3. A reference to two things converging: Where the two streams become concurrent, a lake is formed.
concurrently (adverb) (not comparable)
Relating to two actions or situations occurring simultaneously or at the same time: The reports of the killings in the city were broadcast concurrently on several TV stations.
corral (s) (noun), corrals (pl)
1. A fenced in area in which livestock or horses are kept: : The cowboys drove their cattle into the corral and closed its gate.
2. A temporary defensive enclosure formed by covered wagons arranged in a circle: In the early west, when the travelers saw Indians coming, they circled the wagons and created a corral.
3. Etymology: from Latin currere, "to run"; and from Spanish corro, "ring", from correr, "to run"; a pen for horses.
corral (verb), corrals; corralled; corralling
To herd animals into and to keep them in a special enclosure: The determined cowboys were finally able to corral all of the wild mustangs.
corridor (s) (noun), corridors (pl)
A long hallway with rooms opening into it: The high school students hurried to class down the crowded corridors before the tardy bell rang.
corsair (s) (noun), corsairs (pl)
A pirate, particularly from the coast of North Africa from the 16th to the 19th centuries: The U.S. Navy fought to break the power of the corsairs from the Barbary Coast.
courier (s) (noun), couriers (pl)
A messenger or delivery person who is entrusted to transport important documents or items: When Maribel and Mike went to New York, they saw couriers on bicycles darting back and forth through traffic.
course (s) (noun), courses (pl)
1. A class in a sequence of classes, particularly at the college level: Jim was told that he must study hard to pass his courses.
2. A continuous movement forward in space or time: In the course of a year, Tamara will have spent a lot of money for her university classes.

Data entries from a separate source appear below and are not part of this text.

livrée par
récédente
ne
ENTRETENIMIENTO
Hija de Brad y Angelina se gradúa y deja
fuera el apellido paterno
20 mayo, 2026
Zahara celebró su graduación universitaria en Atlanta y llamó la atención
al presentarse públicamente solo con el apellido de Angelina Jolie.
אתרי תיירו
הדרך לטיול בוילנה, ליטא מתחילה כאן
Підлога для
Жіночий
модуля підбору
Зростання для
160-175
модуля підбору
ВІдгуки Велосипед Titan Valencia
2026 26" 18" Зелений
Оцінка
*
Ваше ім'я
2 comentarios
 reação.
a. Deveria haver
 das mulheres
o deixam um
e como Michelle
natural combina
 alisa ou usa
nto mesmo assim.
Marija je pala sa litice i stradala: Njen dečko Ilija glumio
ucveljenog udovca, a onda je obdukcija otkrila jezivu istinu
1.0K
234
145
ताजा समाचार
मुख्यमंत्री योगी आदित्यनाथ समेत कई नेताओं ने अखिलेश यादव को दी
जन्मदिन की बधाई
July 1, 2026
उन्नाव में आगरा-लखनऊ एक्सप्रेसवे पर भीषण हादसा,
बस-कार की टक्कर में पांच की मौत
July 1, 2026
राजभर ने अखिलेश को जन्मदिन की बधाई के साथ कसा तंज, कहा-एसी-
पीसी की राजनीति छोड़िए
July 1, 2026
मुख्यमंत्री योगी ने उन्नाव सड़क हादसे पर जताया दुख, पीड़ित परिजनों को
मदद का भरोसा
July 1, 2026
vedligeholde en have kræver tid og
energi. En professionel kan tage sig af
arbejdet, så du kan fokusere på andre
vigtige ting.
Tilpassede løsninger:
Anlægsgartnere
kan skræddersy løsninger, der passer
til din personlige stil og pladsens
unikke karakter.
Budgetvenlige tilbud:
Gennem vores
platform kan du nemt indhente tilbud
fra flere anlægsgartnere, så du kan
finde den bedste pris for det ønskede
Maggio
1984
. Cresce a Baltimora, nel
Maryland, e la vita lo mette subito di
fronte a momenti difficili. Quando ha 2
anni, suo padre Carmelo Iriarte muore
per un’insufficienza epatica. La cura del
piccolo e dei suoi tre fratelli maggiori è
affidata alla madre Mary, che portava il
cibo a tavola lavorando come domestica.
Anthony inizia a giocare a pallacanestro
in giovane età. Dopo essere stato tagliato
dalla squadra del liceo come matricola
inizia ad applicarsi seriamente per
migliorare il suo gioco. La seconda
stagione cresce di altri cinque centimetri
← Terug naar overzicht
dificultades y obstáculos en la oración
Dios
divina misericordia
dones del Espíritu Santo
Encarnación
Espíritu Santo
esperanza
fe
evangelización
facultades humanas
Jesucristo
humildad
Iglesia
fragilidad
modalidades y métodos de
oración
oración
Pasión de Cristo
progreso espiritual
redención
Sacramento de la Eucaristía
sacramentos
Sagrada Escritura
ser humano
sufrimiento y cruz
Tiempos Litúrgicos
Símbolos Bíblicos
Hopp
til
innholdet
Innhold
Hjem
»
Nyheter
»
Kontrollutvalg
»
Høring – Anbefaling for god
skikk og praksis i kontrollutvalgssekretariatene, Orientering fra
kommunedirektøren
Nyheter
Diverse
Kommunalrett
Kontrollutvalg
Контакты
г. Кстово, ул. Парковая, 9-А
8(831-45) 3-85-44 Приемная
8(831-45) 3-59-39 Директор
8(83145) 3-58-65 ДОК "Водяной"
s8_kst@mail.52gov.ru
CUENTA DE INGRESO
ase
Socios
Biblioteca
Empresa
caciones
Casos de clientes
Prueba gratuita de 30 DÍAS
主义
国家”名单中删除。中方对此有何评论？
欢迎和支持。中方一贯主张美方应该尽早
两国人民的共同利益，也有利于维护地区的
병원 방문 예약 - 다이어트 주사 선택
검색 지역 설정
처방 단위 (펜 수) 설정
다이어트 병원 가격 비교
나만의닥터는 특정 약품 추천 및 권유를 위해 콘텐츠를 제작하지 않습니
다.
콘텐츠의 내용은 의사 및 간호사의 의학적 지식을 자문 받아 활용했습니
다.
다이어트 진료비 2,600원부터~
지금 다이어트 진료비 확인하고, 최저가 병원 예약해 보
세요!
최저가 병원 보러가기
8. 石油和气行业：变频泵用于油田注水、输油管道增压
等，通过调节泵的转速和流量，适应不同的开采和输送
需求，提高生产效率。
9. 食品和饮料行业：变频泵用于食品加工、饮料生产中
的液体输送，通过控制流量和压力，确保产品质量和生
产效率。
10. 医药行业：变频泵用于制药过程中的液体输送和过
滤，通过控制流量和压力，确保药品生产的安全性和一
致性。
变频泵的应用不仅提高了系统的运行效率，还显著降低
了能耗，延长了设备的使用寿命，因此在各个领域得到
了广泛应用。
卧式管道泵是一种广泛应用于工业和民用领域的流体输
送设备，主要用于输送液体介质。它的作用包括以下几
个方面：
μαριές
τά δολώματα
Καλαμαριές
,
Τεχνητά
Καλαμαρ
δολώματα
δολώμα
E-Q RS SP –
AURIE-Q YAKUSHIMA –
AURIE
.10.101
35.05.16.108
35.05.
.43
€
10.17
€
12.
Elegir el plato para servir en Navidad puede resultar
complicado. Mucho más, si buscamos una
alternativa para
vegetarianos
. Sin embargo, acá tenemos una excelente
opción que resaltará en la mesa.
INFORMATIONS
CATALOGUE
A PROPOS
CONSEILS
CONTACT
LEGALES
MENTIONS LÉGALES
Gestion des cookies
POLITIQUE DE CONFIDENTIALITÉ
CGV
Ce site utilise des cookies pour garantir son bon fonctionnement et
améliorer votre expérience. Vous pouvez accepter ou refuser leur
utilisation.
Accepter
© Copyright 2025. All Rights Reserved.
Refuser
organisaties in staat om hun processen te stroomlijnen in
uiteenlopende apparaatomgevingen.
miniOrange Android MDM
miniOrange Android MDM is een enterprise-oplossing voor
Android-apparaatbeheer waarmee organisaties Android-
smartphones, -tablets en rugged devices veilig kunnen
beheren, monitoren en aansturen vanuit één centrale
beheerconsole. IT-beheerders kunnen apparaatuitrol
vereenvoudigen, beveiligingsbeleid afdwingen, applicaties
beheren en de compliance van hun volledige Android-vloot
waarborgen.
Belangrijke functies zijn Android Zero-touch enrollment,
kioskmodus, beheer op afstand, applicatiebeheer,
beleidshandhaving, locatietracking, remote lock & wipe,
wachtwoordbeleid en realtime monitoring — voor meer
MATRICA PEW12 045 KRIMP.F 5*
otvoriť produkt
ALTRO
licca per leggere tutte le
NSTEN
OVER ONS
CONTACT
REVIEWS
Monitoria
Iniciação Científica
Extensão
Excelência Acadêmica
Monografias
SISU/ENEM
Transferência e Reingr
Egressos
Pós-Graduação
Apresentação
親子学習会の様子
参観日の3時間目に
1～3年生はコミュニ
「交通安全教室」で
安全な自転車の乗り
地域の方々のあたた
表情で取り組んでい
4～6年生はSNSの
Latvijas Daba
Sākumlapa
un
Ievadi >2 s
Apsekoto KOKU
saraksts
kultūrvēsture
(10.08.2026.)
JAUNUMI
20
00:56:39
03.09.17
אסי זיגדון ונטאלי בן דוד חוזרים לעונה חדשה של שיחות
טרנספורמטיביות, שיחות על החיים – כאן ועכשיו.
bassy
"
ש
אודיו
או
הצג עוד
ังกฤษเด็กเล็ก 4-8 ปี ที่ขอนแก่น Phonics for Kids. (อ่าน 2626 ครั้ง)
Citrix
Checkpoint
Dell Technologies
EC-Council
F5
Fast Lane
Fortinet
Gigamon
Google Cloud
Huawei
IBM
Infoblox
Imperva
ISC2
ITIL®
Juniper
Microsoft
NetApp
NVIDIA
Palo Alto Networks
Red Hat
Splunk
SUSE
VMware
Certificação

3. The direction or path taken by moving water, or runners in a race, or the specific playing area for a sport; such as, golf: Cheering spectators packed the edges of the course followed by the runners in the marathon.
4. A particular dish or portion of food served as a separate part of a meal: The banquet will be a formal dinner of five courses.
courser (s) (noun), coursers (pl)
1. A dog trained to hunt by sight rather than by scent: The fox appeared to be a red flash as the coursers chased it across the meadow.
2. An exceptionally fast horse: The courser, Old Pale, won every race he ever entered.